Don't Just Settle for Moss

In this tutorial on how to create a terrarium in a jar, I demonstrated the process by using moss as an example; however, there are many other materials from which you can choose. Please refer to the following list of plants in order to gain a better understanding of the scope of what can be cultivated in a jar:

  • Ferns
  • Cactus
  • Succulents
  • Begonias
  • Orchids
  • Aquamarine
  • Grasses
  • Venus Fly Traps (or VFTs)

Use your imagination!

To put it another way, there are no longer any valid reasons why you shouldn't have your very own garden. The care required for moss terrariums is by far the least of any other type of garden, and they provide a lot of room for creative expression. Discover the great outdoors, track down some moss, and then design the garden of your dreams using landscape design. It really is that simple.

We appreciate you taking the time to read through this tutorial on how to make a terrarium in a jar. Please don't hesitate to post any questions or thoughts you might have down below.


The information presented here is true and accurate to the best of the author's knowledge, but it is not intended to serve as a replacement for the formal and individualized advice that can be obtained from a trained professional.

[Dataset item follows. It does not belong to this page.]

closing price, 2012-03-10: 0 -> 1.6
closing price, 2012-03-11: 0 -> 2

On January 25, 2020, Emily will say:

How often do you remove the cover in order to allow air to enter? Or do you even attempt to do that? A miniature moss terrarium will be constructed by me out of a recycled glass Starbucks bottle.

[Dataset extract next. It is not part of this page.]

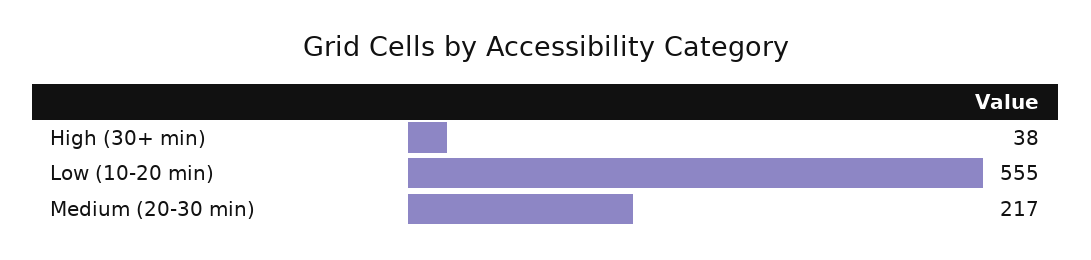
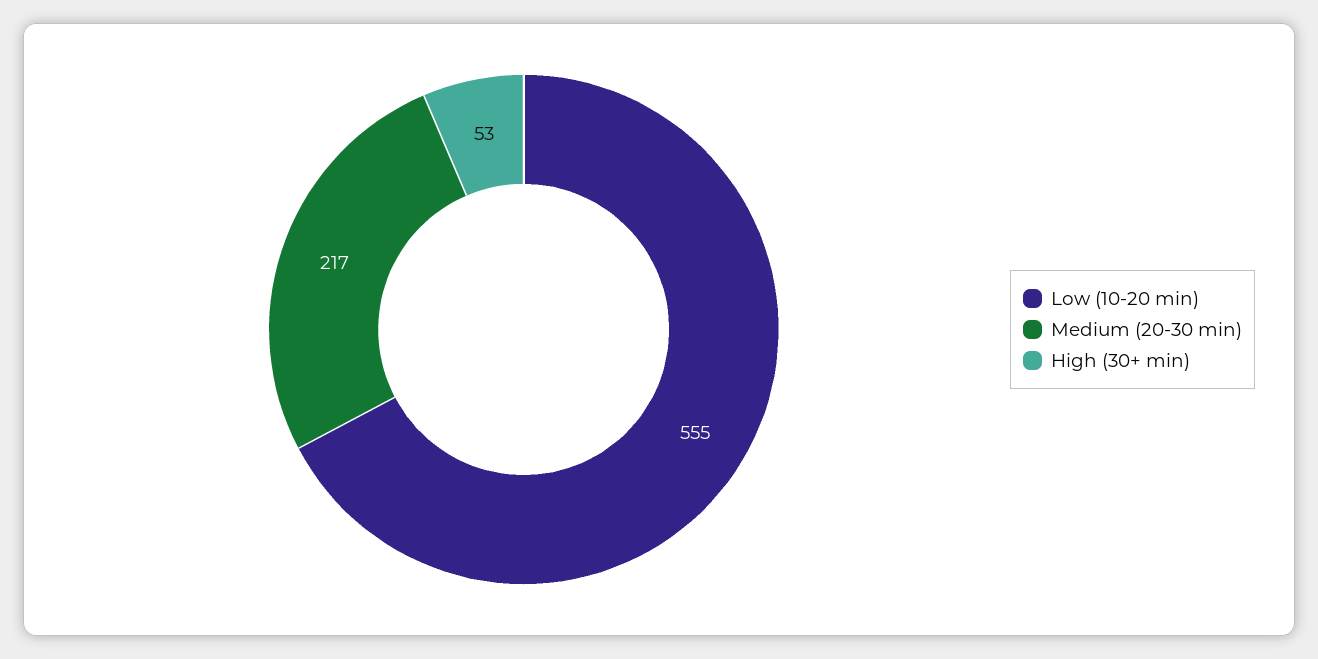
High (30+ min): 38 -> 53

mason on the 30th of October, 2018:


On the 11th of September, 2018, Brianna said:

This offered a very practical approach to beginning the process of putting all of the fish tank decorations that I had lying around to use. A cute little castle perched on some moss is very appealing to look at.

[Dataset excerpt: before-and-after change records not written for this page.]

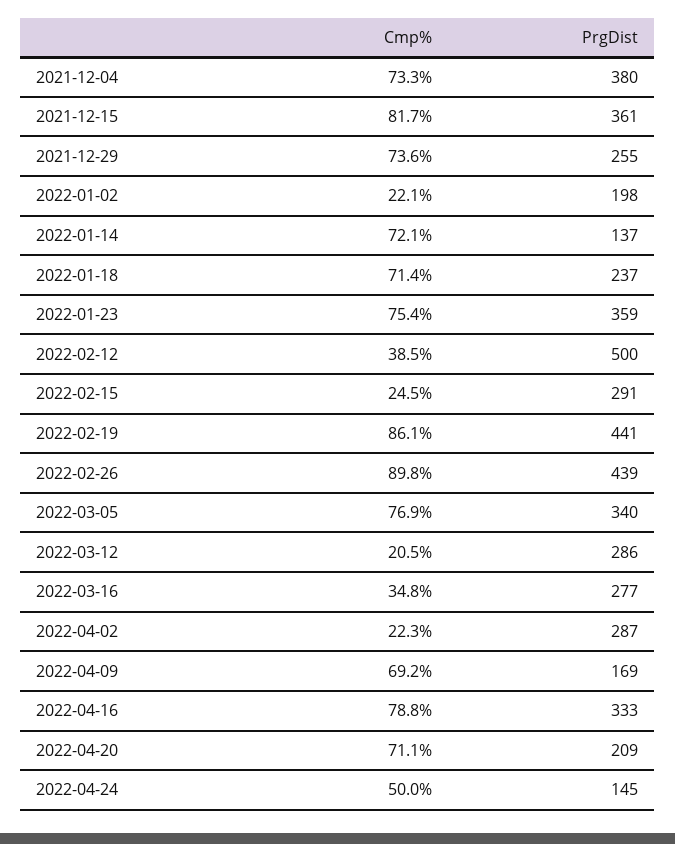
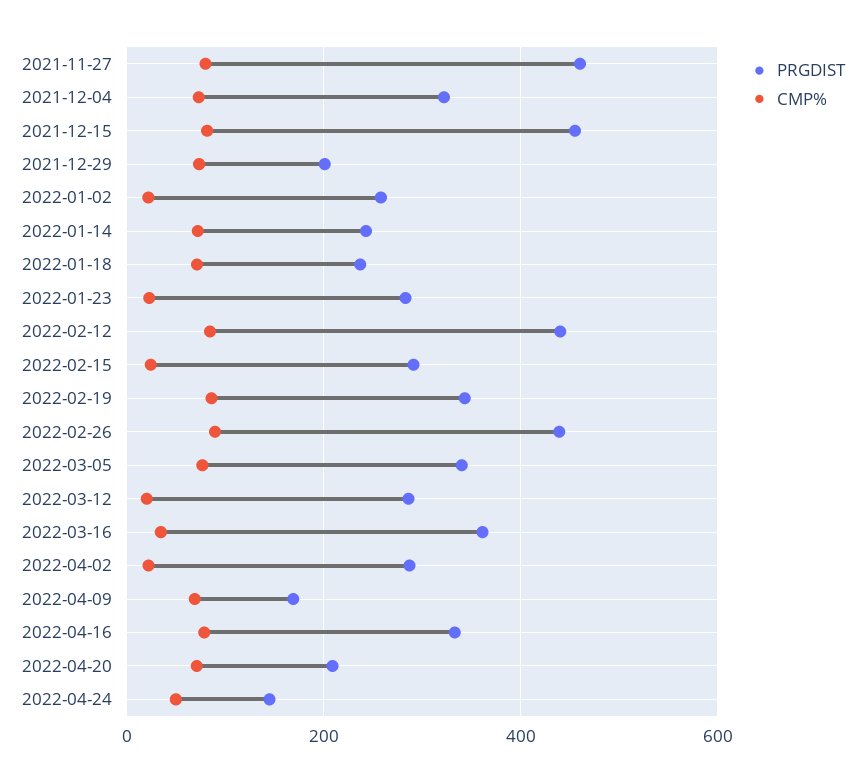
PrgDist, 2021-12-04: 380 -> 320
PrgDist, 2021-12-15: 361 -> 460
PrgDist, 2021-12-29: 255 -> 200
PrgDist, 2022-01-02: 198 -> 260
PrgDist, 2022-01-14: 137 -> 240
Cmp%, 2022-01-23: 75.4 -> 20
PrgDist, 2022-01-23: 359 -> 280
Cmp%, 2022-02-12: 38.5 -> 80
PrgDist, 2022-02-12: 500 -> 440
PrgDist, 2022-02-19: 441 -> 340
PrgDist, 2022-03-16: 277 -> 360
PrgDist, 2021-11-27: none -> 460
Cmp%, 2021-11-27: none -> 80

elisabetta palau on September 07, 2018:


On Tuesday, February 11, 2018, Alyssa said:

Which kinds of plants should I use in my jar, which has a lid that fits very securely?

The following was written by Raymond Philippe, who is from the Netherlands, on March 21, 2014:

Nice Have you ever considered owning a Terrarium? You did an excellent job in demonstrating that I was incorrect, as were probably a lot of other people as well. Voted up

Dianna Mendez on March 20, 2014:

I remember making one of these many years ago, and after reading your advice, I believe I understand why it was unsuccessful in its attempt to thrive. We overwatered Your advice makes perfect sense: drinking water in the absence of condensation I think these terrariums would look great in the window of a kitchen; they would really bring some life to the room.

-- kmvaalu, writing from the Niagara Region, Canada, on March 19, 2014:

What a fantastic suggestion! This would be a great activity for the kids and I to do together. I am appreciative of the suggestion. It appears as though I ought to give this a shot because the moss is absolutely stunning, and during the warmer months, I almost always have a few clumps of it growing.